TASK TO CARRY OUT —
Count the lines in the listing below that contain the string "تكسير", and reply with only that number.

═════ RECORDS FOR PROCESSING ═════

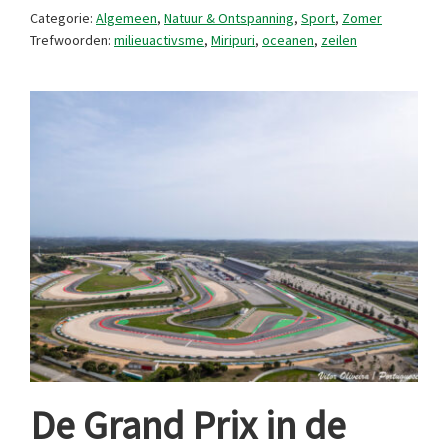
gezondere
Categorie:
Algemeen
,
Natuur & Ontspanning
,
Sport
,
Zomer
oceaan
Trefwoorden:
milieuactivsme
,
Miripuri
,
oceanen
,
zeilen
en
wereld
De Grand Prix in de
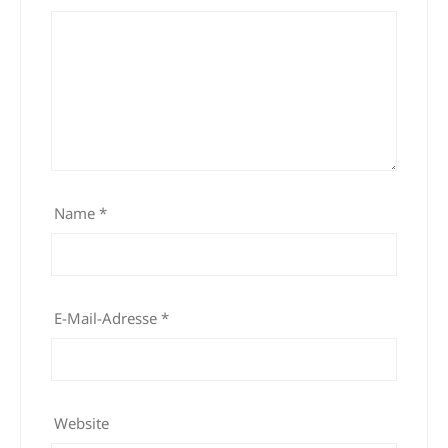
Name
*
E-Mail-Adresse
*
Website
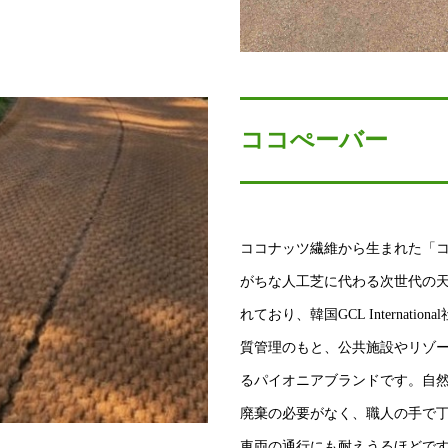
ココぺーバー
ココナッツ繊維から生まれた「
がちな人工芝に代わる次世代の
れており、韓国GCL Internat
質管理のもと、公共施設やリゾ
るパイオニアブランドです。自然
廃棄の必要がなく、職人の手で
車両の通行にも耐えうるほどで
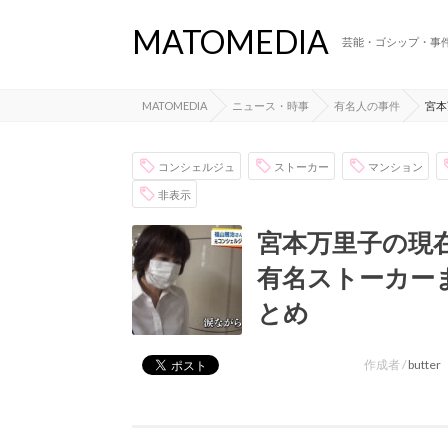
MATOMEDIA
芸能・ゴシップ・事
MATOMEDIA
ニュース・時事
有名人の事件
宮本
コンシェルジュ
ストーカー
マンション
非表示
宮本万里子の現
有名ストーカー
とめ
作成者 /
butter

═════
═════ RECORDS FOR PROCESSING ═════

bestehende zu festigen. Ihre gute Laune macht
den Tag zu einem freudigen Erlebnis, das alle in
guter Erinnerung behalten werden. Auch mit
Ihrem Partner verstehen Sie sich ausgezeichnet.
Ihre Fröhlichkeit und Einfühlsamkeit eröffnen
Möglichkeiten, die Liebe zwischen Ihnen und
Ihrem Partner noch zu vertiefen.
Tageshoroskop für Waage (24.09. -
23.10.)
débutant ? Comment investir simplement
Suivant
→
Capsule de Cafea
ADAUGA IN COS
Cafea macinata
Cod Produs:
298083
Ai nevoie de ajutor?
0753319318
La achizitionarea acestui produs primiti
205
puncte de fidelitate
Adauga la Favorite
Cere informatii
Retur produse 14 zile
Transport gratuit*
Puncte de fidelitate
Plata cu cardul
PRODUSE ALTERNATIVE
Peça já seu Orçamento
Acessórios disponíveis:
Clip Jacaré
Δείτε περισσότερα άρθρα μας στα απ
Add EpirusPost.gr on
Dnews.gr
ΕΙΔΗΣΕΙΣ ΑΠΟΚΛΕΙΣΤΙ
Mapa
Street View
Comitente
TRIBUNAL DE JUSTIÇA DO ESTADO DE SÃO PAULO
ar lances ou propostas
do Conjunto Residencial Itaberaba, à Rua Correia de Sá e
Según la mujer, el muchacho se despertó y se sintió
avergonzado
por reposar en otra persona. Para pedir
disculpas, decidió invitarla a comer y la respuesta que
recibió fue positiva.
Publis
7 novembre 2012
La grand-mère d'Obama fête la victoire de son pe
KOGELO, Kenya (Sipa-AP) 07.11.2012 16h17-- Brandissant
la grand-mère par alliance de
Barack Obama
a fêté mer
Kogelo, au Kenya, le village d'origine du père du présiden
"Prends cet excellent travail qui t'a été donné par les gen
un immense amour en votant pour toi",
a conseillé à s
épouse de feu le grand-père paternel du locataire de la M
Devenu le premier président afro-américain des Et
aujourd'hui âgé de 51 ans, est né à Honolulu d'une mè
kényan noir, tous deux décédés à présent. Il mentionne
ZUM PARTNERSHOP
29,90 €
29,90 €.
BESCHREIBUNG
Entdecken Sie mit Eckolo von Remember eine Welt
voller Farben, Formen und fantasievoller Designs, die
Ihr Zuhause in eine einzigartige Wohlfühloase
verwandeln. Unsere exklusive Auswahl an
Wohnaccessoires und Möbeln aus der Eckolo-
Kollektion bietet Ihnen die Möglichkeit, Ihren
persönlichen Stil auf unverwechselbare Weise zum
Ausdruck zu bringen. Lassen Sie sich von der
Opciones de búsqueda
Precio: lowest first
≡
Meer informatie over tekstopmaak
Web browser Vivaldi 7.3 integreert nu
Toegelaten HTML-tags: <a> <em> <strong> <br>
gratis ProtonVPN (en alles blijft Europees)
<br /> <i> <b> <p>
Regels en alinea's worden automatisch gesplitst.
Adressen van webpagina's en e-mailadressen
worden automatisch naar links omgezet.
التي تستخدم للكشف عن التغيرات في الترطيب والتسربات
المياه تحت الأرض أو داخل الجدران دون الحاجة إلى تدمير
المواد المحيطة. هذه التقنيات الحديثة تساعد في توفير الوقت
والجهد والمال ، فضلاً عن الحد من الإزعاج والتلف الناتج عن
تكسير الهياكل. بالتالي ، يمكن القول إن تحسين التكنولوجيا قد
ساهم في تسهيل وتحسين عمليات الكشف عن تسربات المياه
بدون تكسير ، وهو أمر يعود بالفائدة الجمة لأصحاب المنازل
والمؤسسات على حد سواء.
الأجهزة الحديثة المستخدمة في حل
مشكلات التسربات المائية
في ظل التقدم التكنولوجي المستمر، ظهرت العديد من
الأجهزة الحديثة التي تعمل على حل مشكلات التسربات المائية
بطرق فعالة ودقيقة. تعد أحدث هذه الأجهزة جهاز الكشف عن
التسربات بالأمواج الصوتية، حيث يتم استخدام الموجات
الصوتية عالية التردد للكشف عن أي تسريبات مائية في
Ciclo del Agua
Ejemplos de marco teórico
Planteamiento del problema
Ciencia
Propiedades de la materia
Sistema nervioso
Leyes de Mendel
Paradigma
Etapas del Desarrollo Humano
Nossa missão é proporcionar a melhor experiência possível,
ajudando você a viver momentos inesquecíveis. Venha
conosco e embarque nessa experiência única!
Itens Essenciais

═════
═════ RECORDS FOR PROCESSING ═════

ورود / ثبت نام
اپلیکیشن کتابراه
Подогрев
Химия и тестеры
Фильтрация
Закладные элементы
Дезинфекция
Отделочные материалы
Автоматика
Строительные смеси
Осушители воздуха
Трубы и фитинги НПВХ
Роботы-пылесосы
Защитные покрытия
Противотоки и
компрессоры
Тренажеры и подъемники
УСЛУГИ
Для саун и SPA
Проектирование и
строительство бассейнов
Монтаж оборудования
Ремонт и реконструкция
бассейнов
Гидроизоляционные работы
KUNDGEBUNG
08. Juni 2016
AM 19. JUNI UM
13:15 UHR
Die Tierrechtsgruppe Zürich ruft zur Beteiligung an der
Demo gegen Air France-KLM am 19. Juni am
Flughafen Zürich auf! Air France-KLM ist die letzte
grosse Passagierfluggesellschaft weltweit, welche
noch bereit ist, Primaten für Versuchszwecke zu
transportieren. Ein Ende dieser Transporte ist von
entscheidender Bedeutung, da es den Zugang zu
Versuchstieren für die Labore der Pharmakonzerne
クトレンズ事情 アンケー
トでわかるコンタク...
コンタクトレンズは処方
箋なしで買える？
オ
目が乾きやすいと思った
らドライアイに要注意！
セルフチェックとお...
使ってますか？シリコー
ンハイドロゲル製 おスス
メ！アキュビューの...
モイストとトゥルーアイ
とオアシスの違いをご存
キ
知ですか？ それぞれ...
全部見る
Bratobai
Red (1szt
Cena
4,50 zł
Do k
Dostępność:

═════

FINISHED EXERCISE —
2